Revision tracking records
=== Section Start ===

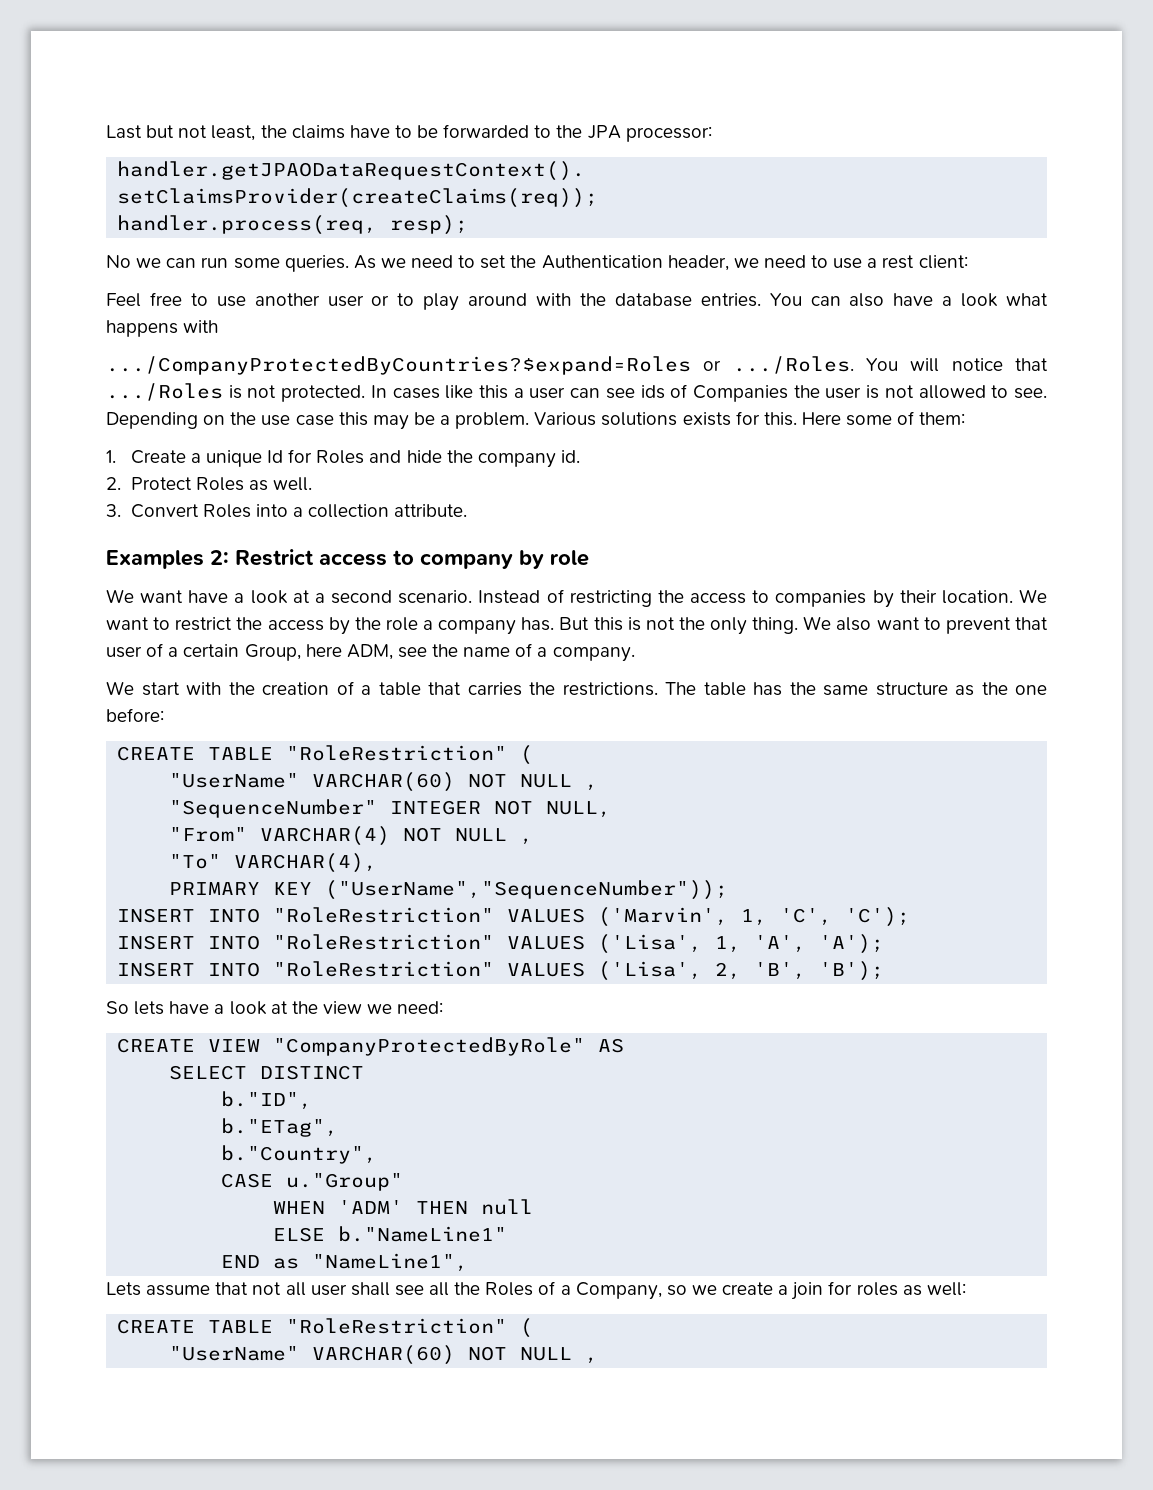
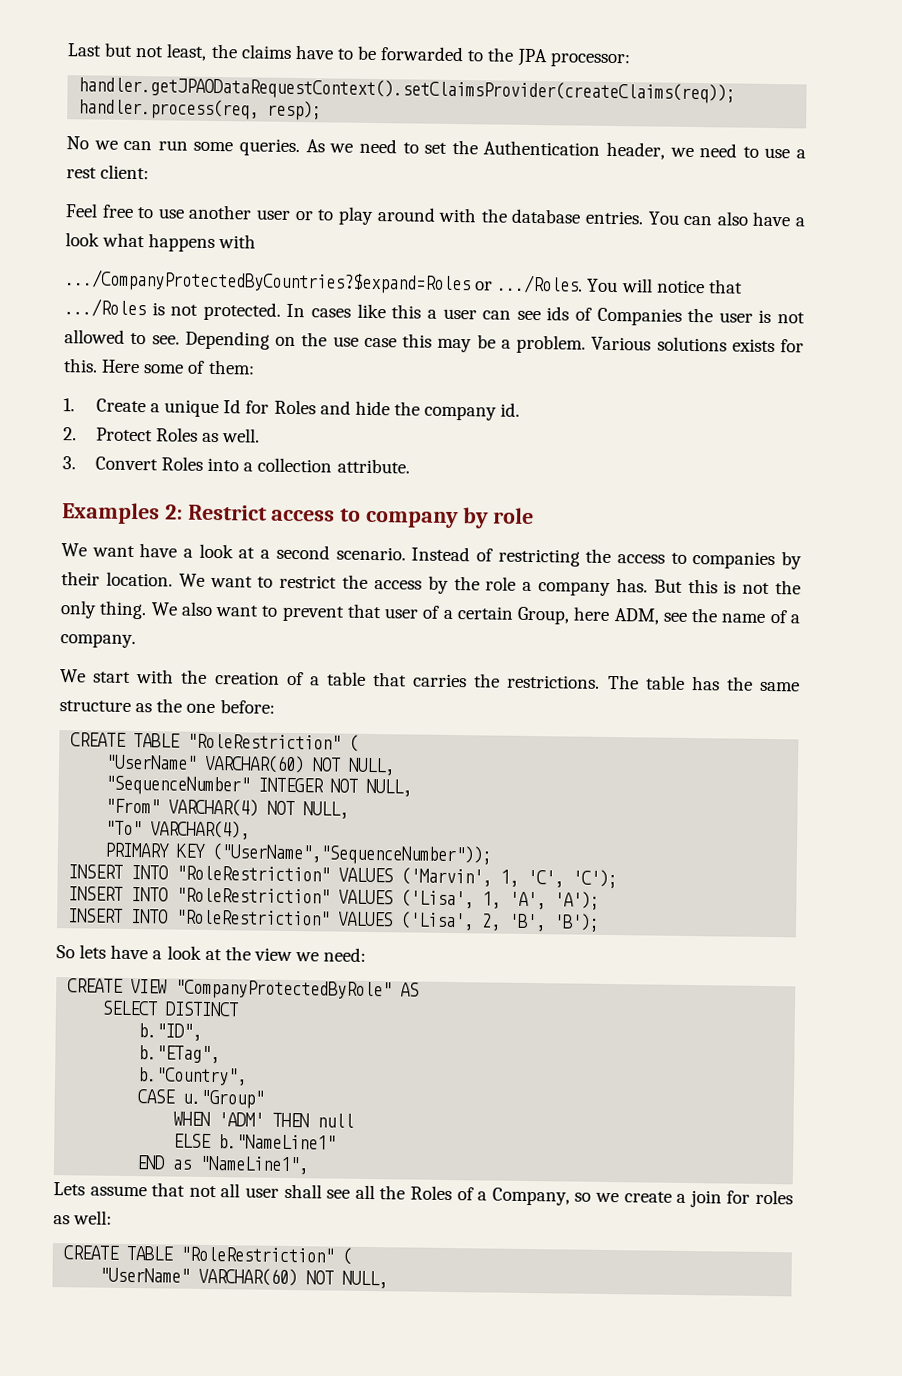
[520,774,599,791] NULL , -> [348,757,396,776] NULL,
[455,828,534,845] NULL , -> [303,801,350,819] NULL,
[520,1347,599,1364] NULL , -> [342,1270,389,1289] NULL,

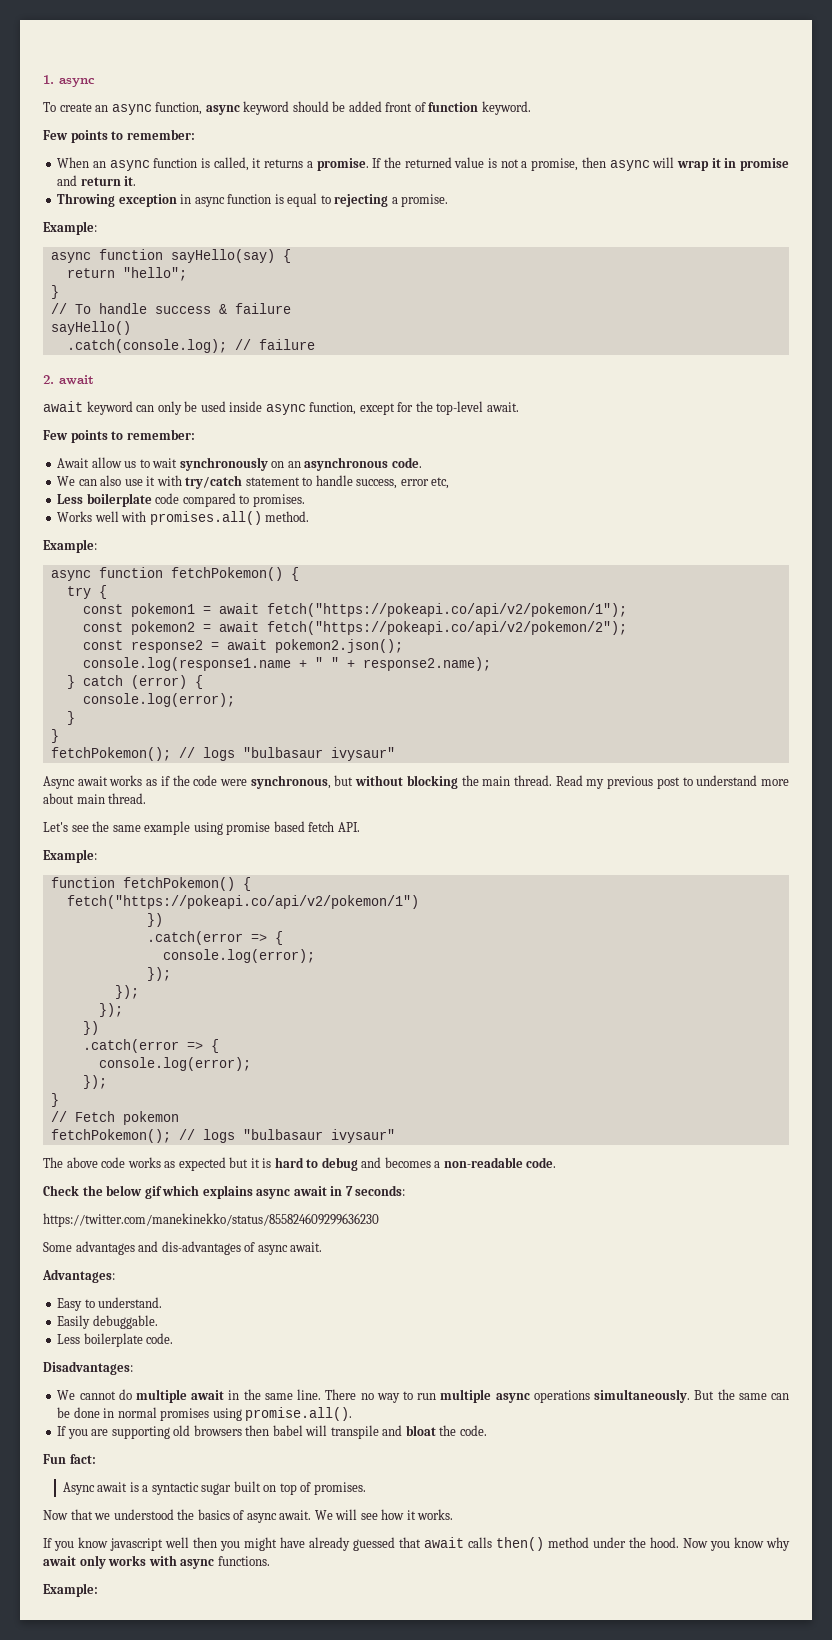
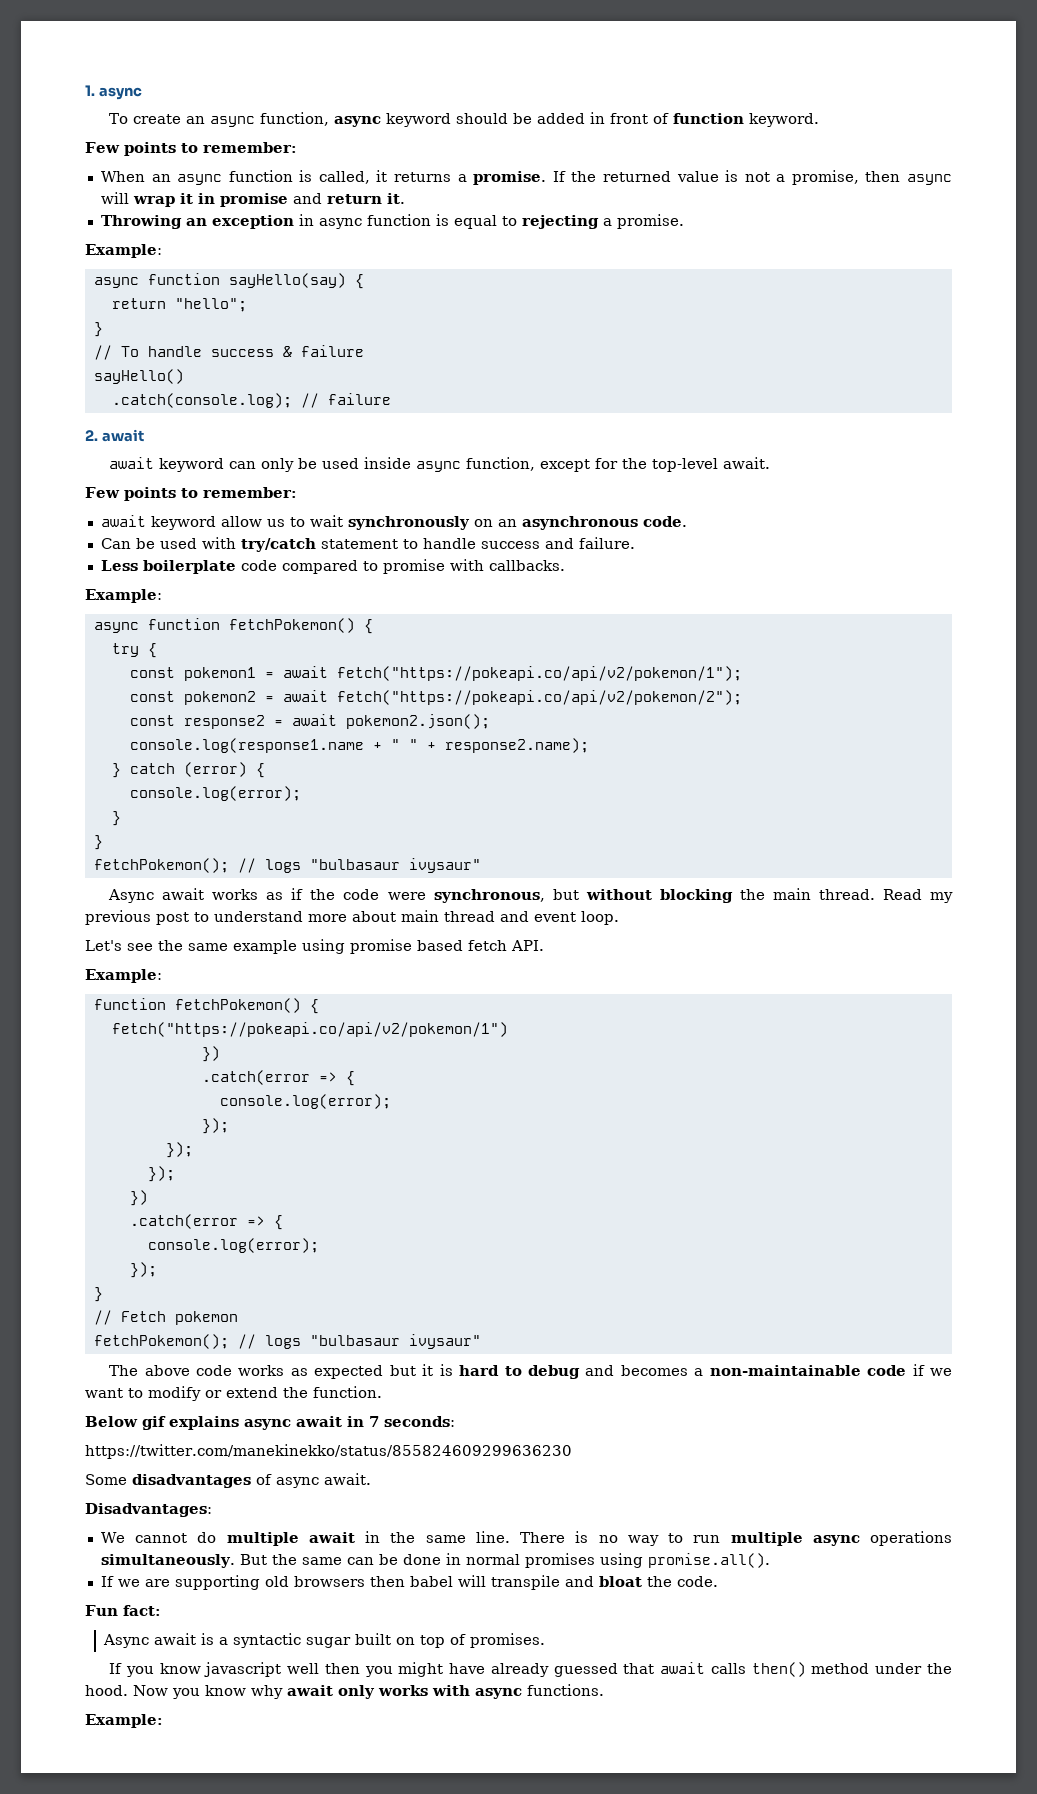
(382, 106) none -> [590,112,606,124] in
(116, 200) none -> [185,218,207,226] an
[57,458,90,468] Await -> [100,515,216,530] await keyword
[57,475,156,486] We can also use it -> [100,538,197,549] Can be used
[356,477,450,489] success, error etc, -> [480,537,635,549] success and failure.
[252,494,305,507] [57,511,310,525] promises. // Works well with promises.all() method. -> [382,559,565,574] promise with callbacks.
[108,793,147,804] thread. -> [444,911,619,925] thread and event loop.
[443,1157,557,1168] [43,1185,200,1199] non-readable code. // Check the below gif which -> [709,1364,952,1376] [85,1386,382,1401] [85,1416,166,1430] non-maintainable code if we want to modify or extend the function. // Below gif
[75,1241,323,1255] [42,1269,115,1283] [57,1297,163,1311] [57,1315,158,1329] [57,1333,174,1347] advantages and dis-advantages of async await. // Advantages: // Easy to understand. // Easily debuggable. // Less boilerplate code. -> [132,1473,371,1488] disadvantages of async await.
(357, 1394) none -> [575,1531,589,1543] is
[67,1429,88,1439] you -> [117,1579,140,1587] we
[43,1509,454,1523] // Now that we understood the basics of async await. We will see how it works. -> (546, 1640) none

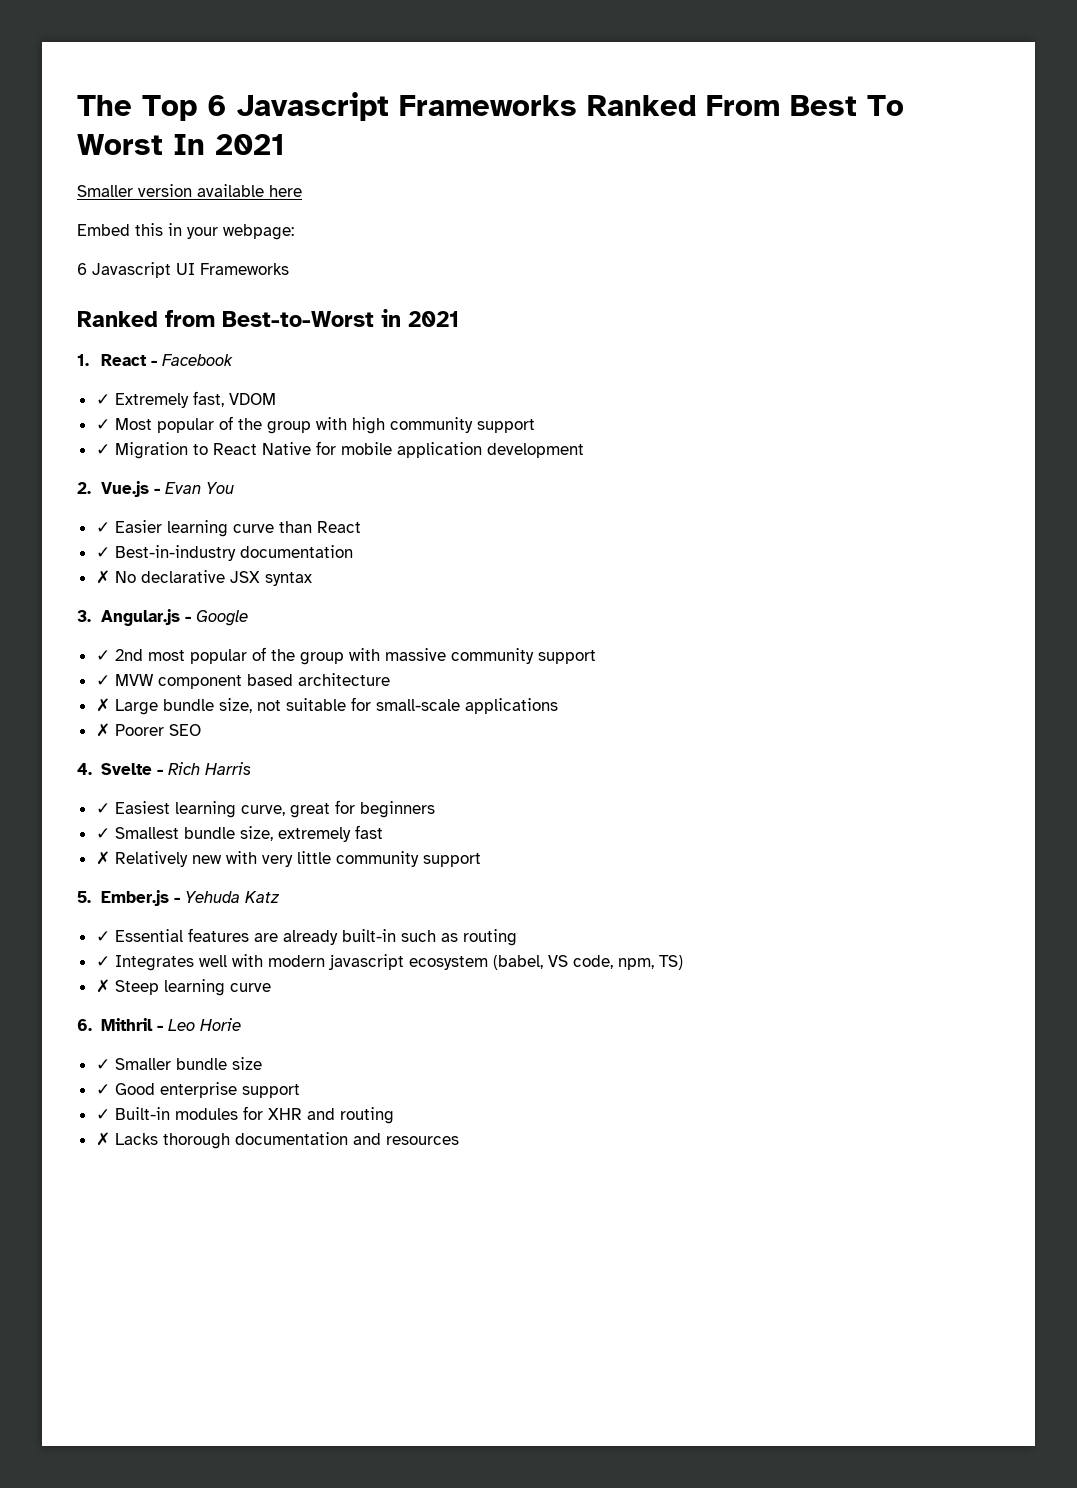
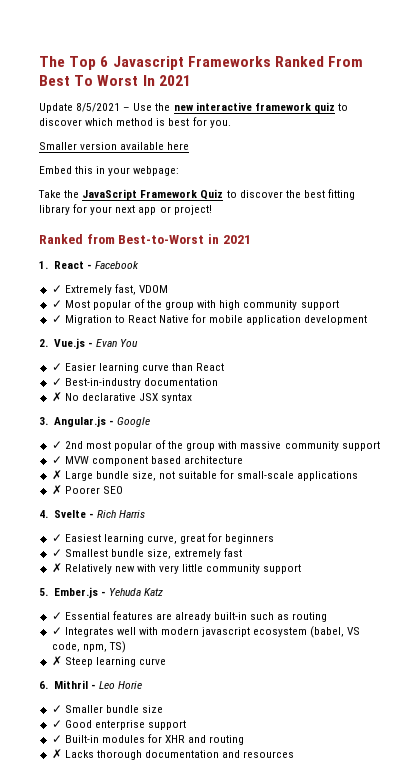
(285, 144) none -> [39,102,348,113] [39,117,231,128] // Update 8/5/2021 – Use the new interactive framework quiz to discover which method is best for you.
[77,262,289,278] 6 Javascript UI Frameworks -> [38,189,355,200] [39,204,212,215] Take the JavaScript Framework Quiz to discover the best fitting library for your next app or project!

=== Section End ===

### Problem
Print, from the entries above, the line with "[356,477,450,489] success, error", the line with "[67,1429,88,1439] you ->" and all lines between them, exactly and with nothing else.

### Response area
[356,477,450,489] success, error etc, -> [480,537,635,549] success and failure.
[252,494,305,507] [57,511,310,525] promises. // Works well with promises.all() method. -> [382,559,565,574] promise with callbacks.
[108,793,147,804] thread. -> [444,911,619,925] thread and event loop.
[443,1157,557,1168] [43,1185,200,1199] non-readable code. // Check the below gif which -> [709,1364,952,1376] [85,1386,382,1401] [85,1416,166,1430] non-maintainable code if we want to modify or extend the function. // Below gif
[75,1241,323,1255] [42,1269,115,1283] [57,1297,163,1311] [57,1315,158,1329] [57,1333,174,1347] advantages and dis-advantages of async await. // Advantages: // Easy to understand. // Easily debuggable. // Less boilerplate code. -> [132,1473,371,1488] disadvantages of async await.
(357, 1394) none -> [575,1531,589,1543] is
[67,1429,88,1439] you -> [117,1579,140,1587] we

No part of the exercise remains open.